The only way you can develop good judgment is to exercise judgment, and that means putting people at some risk. Running a small profit-and-loss center offers great training experience. When I worked with Jack Welch at GE, the company had more profit-and-loss centers than any other company. Welch would say, "I can send someone to run some small business, and if they blow it up and it fails, it doesn't even show up on the annual balance sheet." So you must have the minor leagues where leaders can be tested and enabled to grow and develop. A lot of companies don't have that.

Where do you see the intersection of analysis and intuition when it comes to making good judgments?

I've been a business school professor since 1972. If you look back at what we teach our MBAs, it appears we've been overselling the analytics. That said, we're not throwing out the analytics in our model. Believe me, when GE CEO Immelt spends $10 billion on an acquisition, it's not a "blink" type of intuitive decision. There's a lot of number crunching and analysis going on. There's a lot of preparation, and then there's the readiness point at which you make the call: We're going to make the offer. And then on the execution, winning leaders are able to stay with the call. It's all about owning that whole process of blending the intuitive and analytical parts together.

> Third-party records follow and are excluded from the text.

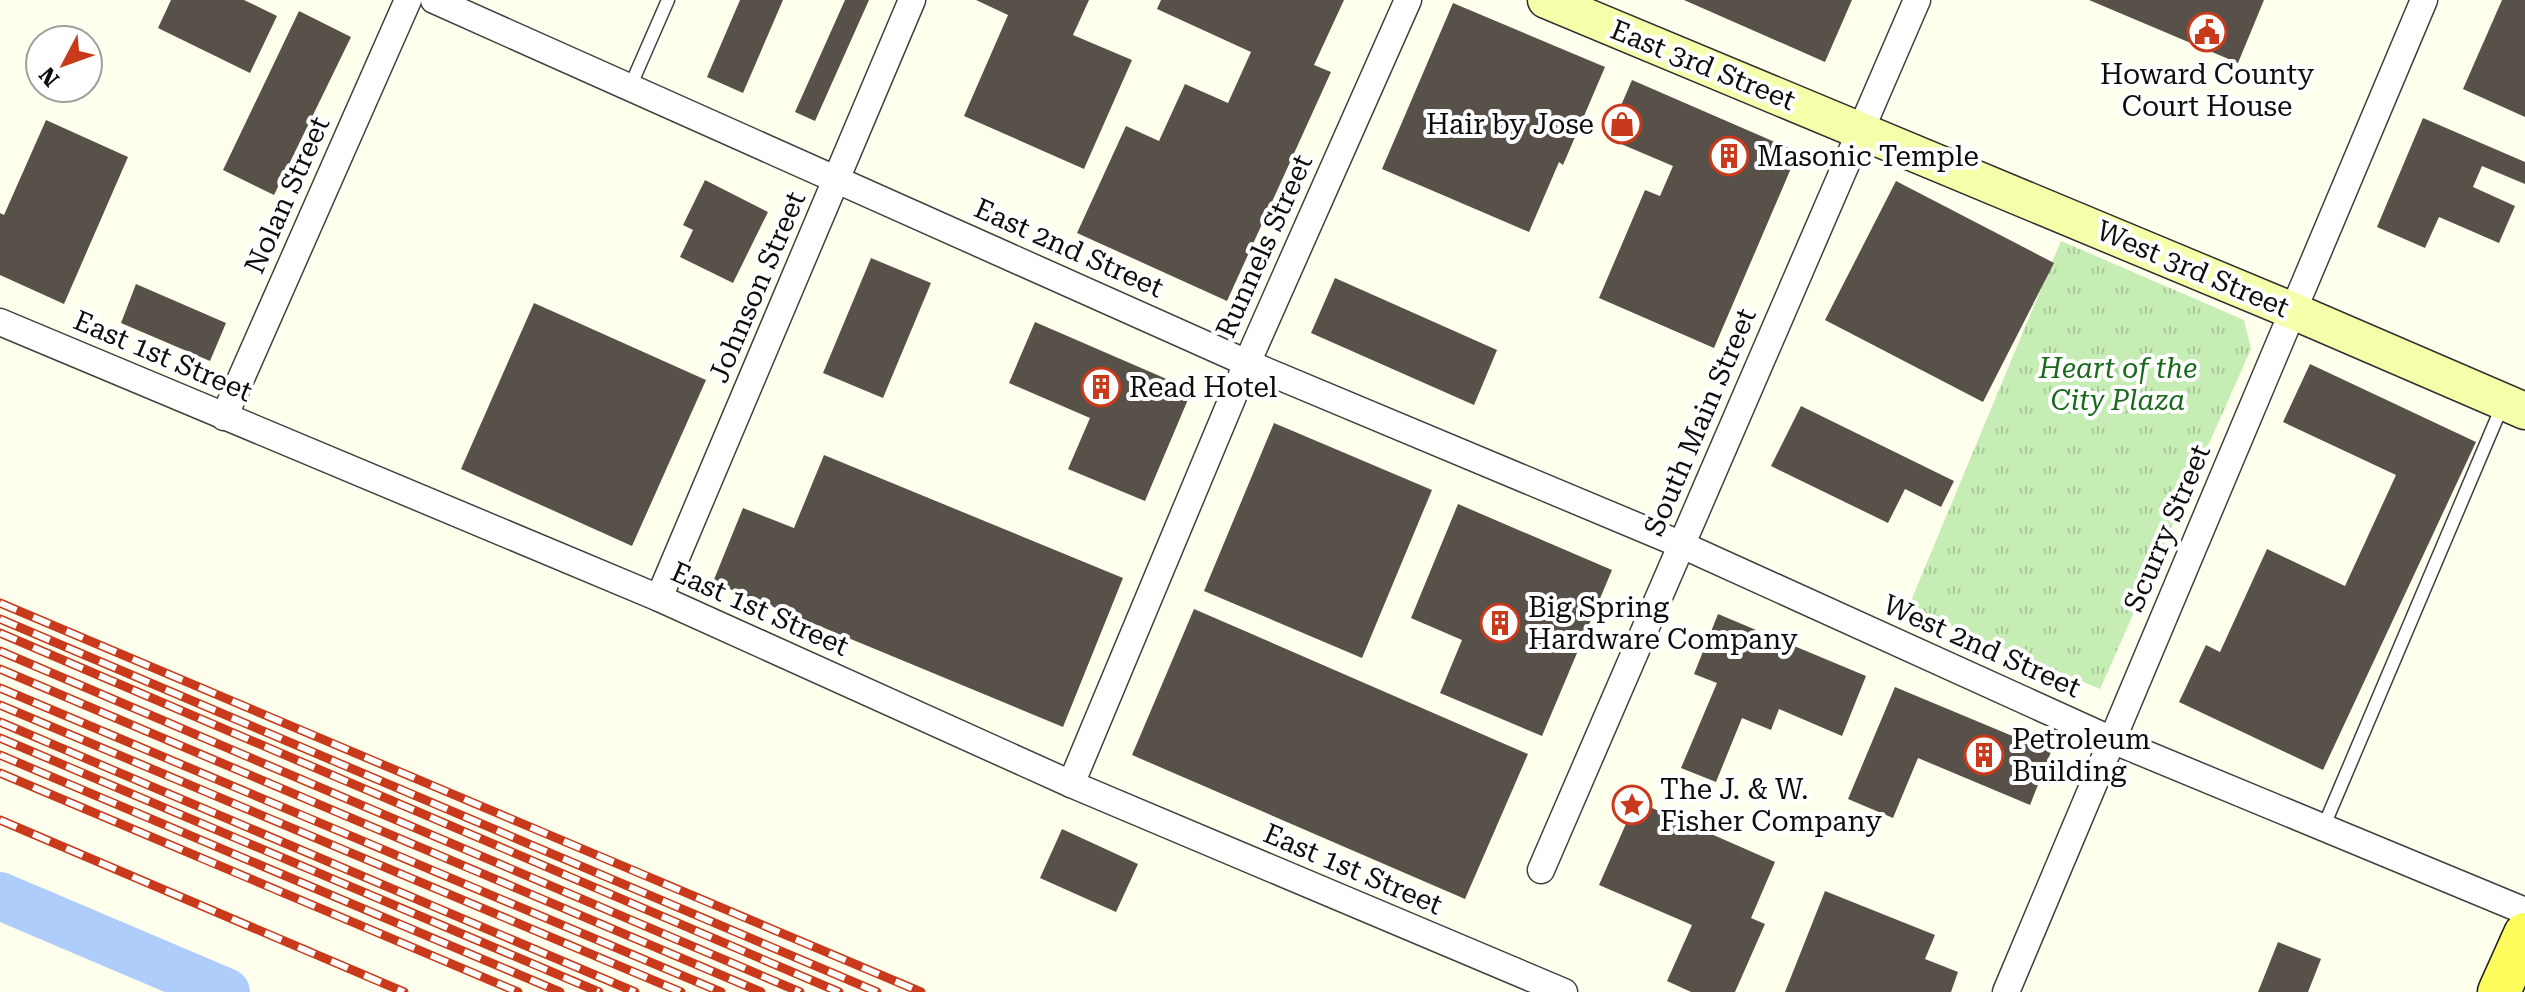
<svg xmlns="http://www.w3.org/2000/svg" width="2525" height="992" font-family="'Roboto Serif',serif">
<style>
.grass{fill:url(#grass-tufts)}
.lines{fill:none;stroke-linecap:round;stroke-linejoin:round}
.river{stroke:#aecdfb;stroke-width:48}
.building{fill:#575149}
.lane-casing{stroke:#404040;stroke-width:15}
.street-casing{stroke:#404040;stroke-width:29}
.secondary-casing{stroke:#2f2f2f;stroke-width:39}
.primary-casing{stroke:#1e1e1e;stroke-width:45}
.lane{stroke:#fff;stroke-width:12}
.street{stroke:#fff;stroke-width:26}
.secondary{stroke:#f5ffa9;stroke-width:36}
.primary{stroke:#fffc5e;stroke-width:42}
.rail-casing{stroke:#c83a1b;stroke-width:9}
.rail{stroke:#fff;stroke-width:6;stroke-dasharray:18;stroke-linecap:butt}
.labels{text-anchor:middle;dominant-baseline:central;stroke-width:8;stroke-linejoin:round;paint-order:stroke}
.street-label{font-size:28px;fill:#0d0d0d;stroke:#fff}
.poi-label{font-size:28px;fill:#0d0d0d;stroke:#fff;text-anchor:start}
.park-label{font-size:28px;font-style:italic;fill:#196a1a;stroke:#fff}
</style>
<defs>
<pattern id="grass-tufts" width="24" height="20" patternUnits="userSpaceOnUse" patternTransform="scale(2)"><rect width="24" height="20" fill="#c5edb4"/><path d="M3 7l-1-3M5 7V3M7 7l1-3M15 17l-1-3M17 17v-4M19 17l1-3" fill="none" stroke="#a8ca9a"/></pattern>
</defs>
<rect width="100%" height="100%" fill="#ffe"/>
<!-- grass -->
<path class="grass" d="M2061 241 2244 320 2251 349 2100 689 1908 608Z"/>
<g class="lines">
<!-- river -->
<path class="river" d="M0 896 226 992"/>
</g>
<!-- building -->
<g class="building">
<path d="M171 0H244L277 16 250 73 158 28Z"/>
<path d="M740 0H783L743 93 707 77Z"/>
<path d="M845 0H869L815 121 795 112Z"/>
<path d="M976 0H1089L1073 35 1132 60 1084 169 964 116 1008 15Z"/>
<path d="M1161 0H1344L1314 65 1331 72 1227 301 1077 233 1126 126 1159 141 1185 84 1228 103 1251 52 1157 9Z"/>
<path d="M1684 0H1852L1825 62Z"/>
<path d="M2089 0H2264L2238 63Z"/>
<path d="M2502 0H2525V117L2463 89Z"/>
<path d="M1453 3 1605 67 1563 165 1559 162 1529 232 1382 169Z"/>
<path d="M299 11 351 37 274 195 223 170Z"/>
<path d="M1632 80 1798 152 1714 348 1599 298 1645 190 1660 196 1673 166 1607 138Z"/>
<path d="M2423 118 2525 162V184L2482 166 2473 187 2515 206 2499 243 2439 217 2425 248 2377 227Z"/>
<path d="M46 120 128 157 64 304 0 275V213L4 215Z"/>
<path d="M705 180 768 212 733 283 680 257 693 230 683 225Z"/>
<path d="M1896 181 2054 263 1983 402 1825 320Z"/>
<path d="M871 258 931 283 883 398 823 373Z"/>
<path d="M1335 278 1497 350 1474 405 1311 333Z"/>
<path d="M136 284 226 323 210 361 121 323Z"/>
<path d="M534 303 706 380 632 546 461 469Z"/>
<path d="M1035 322 1192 390 1145 501 1068 469 1090 418 1009 383Z"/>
<path d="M2310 364 2476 442 2323 770 2179 702 2206 645 2220 652 2267 549 2345 586 2396 475 2283 422Z"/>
<path d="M1801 406 1954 481 1941 507 1905 489 1888 523 1771 466Z"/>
<path d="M1274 423 1432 490 1362 658 1204 591Z"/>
<path d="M824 455 1123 578 1063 727 713 582 743 508 794 528Z"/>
<path d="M1458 504 1612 570 1542 736 1440 693 1462 640 1411 618Z"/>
<path d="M1194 609 1528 754 1465 899 1132 755Z"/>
<path d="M1718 614 1866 676 1842 736 1779 709 1771 730 1742 718 1716 782 1681 768 1717 683 1694 674Z"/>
<path d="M1895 687 2051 752 2030 805 1918 758 1893 818 1848 799Z"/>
<path d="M1636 801 1775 862 1751 918 1765 924 1735 992H1691L1667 981 1692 925 1599 885Z"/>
<path d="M1062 829 1138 864 1116 912 1040 878Z"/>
<path d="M1825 891 1935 935 1925 959 1958 972 1951 992H1785Z"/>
<path d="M2278 942 2321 959 2308 992H2258Z"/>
</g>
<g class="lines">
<!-- lane casing -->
<g class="lane-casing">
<g id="lane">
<path d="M630 87 668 0"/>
<path d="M2323 828 2503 404"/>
</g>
</g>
<!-- street casing -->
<g class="street-casing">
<g id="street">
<path d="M434 0 1247 363 1682 545 2112 740 2525 911"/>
<path d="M0 322 659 598 1071 784 1564 992"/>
<path d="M224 417 408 0"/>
<path d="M659 598 912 0"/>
<path d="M1071 784 1247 363 1408 0"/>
<path d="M1541 870 1917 0"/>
<path d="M2006 992 2424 0"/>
</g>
</g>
<!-- secondary casing -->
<g class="secondary-casing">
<path id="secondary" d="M1546 0 2293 311 2525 411"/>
</g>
<!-- primary casing -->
<g class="primary-casing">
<path id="primary" d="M2499 992 2525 934"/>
</g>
<!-- lane -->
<use href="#lane" class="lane"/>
<!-- street -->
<use href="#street" class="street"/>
<!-- secondary -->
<use href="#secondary" class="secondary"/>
<!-- primary -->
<use href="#primary" class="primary"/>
<!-- rail casing -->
<g class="rail-casing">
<g id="rail">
<path d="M0 603 921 992"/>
<path d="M0 619 877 992"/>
<path d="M0 633 839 992"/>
<path d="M0 651 800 992"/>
<path d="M0 669 761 992"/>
<path d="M0 688 721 992"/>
<path d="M0 705 681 992"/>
<path d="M0 722 635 992"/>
<path d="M0 738 599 992"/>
<path d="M0 755 560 992"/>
<path d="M0 773 518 992"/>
<path d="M0 820 404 992"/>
</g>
</g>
<!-- rail -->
<use href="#rail" class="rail"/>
</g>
<!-- icons -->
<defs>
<g id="civic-ring" transform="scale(2)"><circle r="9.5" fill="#fff" stroke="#c83a1b" stroke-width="1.5"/><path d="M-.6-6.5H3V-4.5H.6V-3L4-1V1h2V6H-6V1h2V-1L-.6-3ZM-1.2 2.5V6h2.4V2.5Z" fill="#c83a1b"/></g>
<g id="shop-ring" transform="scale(2)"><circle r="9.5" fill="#fff" stroke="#c83a1b" stroke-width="1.5"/><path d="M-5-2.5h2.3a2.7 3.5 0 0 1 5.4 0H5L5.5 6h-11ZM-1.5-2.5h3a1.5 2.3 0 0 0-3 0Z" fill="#c83a1b"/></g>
<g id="building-ring" transform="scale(2)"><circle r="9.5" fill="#fff" stroke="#c83a1b" stroke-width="1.5"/><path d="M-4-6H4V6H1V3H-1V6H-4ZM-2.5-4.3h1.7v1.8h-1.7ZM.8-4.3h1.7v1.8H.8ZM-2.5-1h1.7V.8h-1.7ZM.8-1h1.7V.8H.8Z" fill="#c83a1b"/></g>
<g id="sight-ring" transform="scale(2)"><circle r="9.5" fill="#fff" stroke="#c83a1b" stroke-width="1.5"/><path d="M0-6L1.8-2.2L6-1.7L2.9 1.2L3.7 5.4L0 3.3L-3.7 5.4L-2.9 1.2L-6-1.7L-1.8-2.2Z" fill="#c83a1b"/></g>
</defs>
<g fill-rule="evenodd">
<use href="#civic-ring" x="2207" y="32"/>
<use href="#shop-ring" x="1622" y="124"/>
<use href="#building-ring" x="1729" y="156"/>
<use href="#building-ring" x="1101" y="387"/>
<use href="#building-ring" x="1500" y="623"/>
<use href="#building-ring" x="1984" y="755"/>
<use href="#sight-ring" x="1632" y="805"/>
</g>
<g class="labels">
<!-- street labels -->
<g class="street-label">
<text transform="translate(1703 65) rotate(22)">East 3rd Street</text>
<text transform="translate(287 195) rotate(-66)">Nolan Street</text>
<text transform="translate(1264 246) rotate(-66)">Runnels Street</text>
<text transform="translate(1069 248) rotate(24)">East 2nd Street</text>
<text transform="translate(2193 269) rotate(23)">West 3rd Street</text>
<text transform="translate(757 287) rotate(-67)">Johnson Street</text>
<text transform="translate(163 356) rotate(23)">East 1st Street</text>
<text transform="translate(1700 422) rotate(-67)">South Main Street</text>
<text transform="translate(2167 528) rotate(-67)">Scurry Street</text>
<text transform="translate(760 609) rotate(24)">East 1st Street</text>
<text transform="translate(1982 646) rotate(24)">West 2nd Street</text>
<text transform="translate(1353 869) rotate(23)">East 1st Street</text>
</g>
<!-- poi labels -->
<g class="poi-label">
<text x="2207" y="74" text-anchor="middle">Howard County<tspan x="2207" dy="32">Court House</tspan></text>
<text x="1594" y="124" text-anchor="end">Hair by Jose</text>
<text x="1757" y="156">Masonic Temple</text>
<text x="1129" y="387">Read Hotel</text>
<text x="1528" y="607">Big Spring<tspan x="1528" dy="32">Hardware Company</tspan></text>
<text x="2012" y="739">Petroleum<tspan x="2012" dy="32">Building</tspan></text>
<text x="1660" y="789">The J. &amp; W.<tspan x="1660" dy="32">Fisher Company</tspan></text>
</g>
<!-- park labels -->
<g class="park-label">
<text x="2118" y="368">Heart of the<tspan x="2118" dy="32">City Plaza</tspan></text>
</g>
</g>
<!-- north arrow -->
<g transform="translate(64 64) rotate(229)"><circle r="38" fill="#ffffff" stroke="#9e9e9e" stroke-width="2"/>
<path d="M0-6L14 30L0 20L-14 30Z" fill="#c83a1b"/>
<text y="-12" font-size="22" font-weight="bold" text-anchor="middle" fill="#0d0d0d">N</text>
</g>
</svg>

The subtitle of your book is How Winning Leaders Make Great Calls. Why no chapter on corrupt leaders who've destroyed companies with criminal calls?

This book is not for leaders who are dishonest, such as those at Enron, Tyco, and ImClone. Once you've crossed that line, we're not interested in helping you make good judgments. You've already made the judgment call to undermine the free-enterprise system. In the book, we talk about the need for "unyielding integrity" in our leaders. Without that, I don't want to teach you about judgment.